Aside from that, Shelton did not have a huge take on the strategy implications here — on offense, whether to immediately bunt the runner over and score on a sacrifice fly or let guys hit away; and on defense, what to do defensively with an open base, gambling to coax a better matchup.
He said that, more than anything, it should evolve over time as teams figure out what works and what doesn’t.
DH breakdown
It seems Shelton has talked the most about the designated hitter over the past few weeks and months, because this was the rule change everybody saw coming.
And Shelton’s answers, for the most part, haven’t changed over time. First, he is more comfortable with having a DH than not because of his past coaching experience in the American League. Second, he does not feel the Pirates will use one player as the full-time DH. Rather, they’ll rotate that responsibility to a group of players.
“We’ll be able to, instead of maybe rest someone that we were going to play in our regular lineup that day, they’ll have the ability to get four or five [at-bats], and I think that’s extremely important for us,” Shelton said. “We won’t go with one person there.”
Last week, Shelton was on 93.7 The Fan for his weekly Wednesday appearance with Pittsburgh PostGazette columnists Joe Starkey and Ron Cook, and he specifically listed some of the options at DH.
Third baseman Colin Moran, right fielder Gregory Polanco and first baseman Josh Bell were the first — and perhaps the most obvious — three. Infielders JT Riddle and Jose Osuna also were named, along with Phillip Evans, a third baseman who was signed by the Pirates this past offseason.
However the Pirates choose to deploy that slot in the lineup, Shelton sees it as a necessary rule change for this year, not necessarily for the sake of lineup flexibility, but more for the sake of pitchers.
“It doesn’t put our pitchers in a position, coming back in a quick spring training situation, where they have to worry about being multifaceted,” Shelton said. “They can worry about doing what they’re paid to do, and that’s pitch.
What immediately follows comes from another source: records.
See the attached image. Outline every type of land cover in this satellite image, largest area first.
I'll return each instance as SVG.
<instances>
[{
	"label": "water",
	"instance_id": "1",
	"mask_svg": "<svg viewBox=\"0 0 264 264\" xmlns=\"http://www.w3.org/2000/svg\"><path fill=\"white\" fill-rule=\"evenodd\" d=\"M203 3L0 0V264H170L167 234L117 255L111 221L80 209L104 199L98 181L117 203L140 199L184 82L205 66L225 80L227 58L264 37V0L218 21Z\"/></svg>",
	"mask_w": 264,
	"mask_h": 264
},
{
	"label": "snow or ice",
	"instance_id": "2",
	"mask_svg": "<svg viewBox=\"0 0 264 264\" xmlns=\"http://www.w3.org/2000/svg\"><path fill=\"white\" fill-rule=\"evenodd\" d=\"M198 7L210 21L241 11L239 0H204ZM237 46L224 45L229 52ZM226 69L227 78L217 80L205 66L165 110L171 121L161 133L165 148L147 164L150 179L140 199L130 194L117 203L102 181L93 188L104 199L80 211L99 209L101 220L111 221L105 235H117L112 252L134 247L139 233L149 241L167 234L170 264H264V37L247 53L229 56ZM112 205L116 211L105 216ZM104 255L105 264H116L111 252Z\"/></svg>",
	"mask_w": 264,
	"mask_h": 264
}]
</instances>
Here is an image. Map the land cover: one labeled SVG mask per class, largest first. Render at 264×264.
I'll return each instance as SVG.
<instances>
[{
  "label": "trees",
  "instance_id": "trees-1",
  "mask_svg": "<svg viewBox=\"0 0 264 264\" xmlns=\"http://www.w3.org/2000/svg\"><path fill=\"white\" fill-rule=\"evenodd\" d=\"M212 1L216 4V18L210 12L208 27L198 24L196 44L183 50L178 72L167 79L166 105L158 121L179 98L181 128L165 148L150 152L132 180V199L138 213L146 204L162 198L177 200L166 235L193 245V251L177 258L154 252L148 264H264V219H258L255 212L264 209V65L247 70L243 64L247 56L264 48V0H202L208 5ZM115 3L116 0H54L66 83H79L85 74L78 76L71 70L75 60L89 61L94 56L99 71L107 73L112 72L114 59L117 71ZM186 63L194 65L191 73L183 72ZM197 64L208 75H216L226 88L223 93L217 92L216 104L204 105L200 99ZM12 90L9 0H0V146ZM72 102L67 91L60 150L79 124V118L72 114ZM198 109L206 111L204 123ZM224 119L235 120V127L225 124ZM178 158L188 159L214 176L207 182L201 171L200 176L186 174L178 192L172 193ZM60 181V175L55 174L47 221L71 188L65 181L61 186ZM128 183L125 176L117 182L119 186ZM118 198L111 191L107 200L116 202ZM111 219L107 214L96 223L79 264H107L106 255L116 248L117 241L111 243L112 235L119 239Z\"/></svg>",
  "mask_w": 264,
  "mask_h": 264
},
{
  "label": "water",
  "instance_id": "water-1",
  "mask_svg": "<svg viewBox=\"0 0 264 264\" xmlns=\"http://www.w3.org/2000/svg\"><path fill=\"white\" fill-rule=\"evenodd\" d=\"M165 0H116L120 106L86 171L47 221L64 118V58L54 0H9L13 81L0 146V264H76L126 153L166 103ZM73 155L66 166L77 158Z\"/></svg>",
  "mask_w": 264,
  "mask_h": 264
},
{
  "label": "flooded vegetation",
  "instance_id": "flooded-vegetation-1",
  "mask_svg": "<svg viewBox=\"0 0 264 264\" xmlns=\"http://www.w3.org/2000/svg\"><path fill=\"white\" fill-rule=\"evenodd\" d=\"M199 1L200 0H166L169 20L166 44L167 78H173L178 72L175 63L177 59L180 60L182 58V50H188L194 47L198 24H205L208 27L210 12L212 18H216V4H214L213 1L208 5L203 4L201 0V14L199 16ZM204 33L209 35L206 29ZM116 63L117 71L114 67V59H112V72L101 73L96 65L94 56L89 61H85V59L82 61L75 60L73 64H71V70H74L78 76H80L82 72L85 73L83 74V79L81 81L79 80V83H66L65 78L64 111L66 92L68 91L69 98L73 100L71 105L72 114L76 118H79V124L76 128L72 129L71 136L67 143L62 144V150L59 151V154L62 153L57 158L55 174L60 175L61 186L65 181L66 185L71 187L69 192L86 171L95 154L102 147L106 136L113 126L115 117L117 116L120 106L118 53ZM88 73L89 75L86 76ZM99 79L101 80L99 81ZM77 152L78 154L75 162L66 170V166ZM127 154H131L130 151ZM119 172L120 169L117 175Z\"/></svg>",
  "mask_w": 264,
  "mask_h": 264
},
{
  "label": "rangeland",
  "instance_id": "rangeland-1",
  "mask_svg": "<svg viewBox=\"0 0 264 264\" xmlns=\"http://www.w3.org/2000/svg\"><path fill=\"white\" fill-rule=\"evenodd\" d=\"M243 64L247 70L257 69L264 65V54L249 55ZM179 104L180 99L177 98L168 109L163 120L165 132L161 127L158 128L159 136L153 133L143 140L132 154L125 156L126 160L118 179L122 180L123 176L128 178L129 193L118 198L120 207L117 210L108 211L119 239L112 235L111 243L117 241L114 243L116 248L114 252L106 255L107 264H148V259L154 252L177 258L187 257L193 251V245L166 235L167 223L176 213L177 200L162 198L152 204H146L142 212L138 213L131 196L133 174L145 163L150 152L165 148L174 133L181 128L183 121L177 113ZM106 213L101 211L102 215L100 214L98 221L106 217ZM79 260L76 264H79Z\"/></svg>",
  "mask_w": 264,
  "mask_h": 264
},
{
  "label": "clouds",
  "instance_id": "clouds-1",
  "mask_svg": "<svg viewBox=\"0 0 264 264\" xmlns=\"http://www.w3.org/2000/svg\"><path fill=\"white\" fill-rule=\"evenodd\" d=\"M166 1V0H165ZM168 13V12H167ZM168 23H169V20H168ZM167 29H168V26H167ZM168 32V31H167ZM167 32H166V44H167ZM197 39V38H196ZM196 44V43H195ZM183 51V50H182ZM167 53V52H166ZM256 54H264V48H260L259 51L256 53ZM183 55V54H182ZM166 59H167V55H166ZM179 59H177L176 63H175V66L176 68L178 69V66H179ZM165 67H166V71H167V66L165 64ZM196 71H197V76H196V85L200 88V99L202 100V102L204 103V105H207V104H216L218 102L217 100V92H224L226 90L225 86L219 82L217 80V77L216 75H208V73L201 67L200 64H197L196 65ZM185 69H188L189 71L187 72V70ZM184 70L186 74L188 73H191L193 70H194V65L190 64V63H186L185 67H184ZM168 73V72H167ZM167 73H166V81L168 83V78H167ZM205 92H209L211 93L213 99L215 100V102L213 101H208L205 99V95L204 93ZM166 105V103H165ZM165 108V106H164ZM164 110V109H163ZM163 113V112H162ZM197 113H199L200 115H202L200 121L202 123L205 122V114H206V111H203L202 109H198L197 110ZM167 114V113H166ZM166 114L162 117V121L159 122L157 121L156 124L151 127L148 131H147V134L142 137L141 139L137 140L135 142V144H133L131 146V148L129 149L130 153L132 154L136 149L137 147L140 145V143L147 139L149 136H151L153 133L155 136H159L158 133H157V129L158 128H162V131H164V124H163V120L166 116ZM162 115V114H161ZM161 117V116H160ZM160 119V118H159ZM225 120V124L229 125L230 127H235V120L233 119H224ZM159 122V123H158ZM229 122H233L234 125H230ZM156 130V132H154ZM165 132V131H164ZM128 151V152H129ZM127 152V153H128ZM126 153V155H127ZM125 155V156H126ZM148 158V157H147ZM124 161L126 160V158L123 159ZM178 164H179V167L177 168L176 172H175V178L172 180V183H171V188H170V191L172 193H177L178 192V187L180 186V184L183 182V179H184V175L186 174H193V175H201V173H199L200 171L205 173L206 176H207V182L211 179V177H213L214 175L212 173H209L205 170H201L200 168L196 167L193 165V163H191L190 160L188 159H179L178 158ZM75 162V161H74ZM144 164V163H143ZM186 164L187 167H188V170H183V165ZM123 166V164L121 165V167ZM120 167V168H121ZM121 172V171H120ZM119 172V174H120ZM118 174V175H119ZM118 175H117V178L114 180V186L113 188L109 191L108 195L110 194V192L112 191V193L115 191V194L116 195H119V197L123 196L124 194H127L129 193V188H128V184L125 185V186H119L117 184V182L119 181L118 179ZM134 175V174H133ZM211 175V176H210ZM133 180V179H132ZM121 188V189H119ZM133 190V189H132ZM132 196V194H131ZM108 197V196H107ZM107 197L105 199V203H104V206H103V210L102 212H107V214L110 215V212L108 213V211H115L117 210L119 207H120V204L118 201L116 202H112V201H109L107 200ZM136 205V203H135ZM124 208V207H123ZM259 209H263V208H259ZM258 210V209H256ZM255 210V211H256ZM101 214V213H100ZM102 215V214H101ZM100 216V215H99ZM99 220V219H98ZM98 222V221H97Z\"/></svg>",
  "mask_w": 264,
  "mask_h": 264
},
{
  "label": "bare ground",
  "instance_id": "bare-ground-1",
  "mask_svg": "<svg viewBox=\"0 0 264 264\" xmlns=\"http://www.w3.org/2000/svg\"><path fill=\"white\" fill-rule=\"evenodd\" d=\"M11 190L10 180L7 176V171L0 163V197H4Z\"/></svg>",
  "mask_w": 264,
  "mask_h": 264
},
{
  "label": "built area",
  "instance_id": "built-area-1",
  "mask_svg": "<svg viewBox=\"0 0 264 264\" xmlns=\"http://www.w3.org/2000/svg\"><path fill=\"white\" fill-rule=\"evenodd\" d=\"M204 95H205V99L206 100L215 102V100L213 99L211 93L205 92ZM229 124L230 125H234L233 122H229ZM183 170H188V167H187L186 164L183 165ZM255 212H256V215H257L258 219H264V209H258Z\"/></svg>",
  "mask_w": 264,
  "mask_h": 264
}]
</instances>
And hopefully by having this, we’re eliminating injuries of a pitcher maybe being on the bases or something happening on a swing, because of the fact that we’ve had a shortened spring training.”
Next man up
The health and safety stuff is not to be ignored, even though it has been written and talked about a ton.
None of the guidelines are particularly onerous by themselves — wearing masks, keeping distance, wiping down equipment, no high-fives or hugs, remembering not to spit or lick your fingers then touch the ball, staggering workouts, etc.
But will they impact what players are thinking about on the field, just the awkwardness of it all?
“We all know it’s going to be different,” Shelton said. “It’s different for everybody, and it’s an adjustment for everybody.”
And that’s without potentially losing someone.
Accounting for an injured/sick player is normal. It happens all the time. Even if it’s COVID19, there will be a special list for that, and teams simply need to have someone else step up.
But it could get really intriguing if it happens to a coach, especially someone like the third-base coach, pitching coach or hitting coach — someone in an important position whose tendencies, institutional knowledge and voice are not easily replicated.
Shelton said the Pirates already have worked through some of these scenarios, figuring out contingency plans. But amid the season of Weird Baseball, it figures that even the coaching staff might have to function under a variety of configurations.
“I think, number one, everyone’s coming into it on equal footing,” Shelton said. “Number two, obviously everyone is coming into it with different rule changes, and I like where we’re at.
“I think it’s going to be a fun sprint. I think everybody is going to enjoy it and I think you’re going to see a lot of good, competitive baseball.”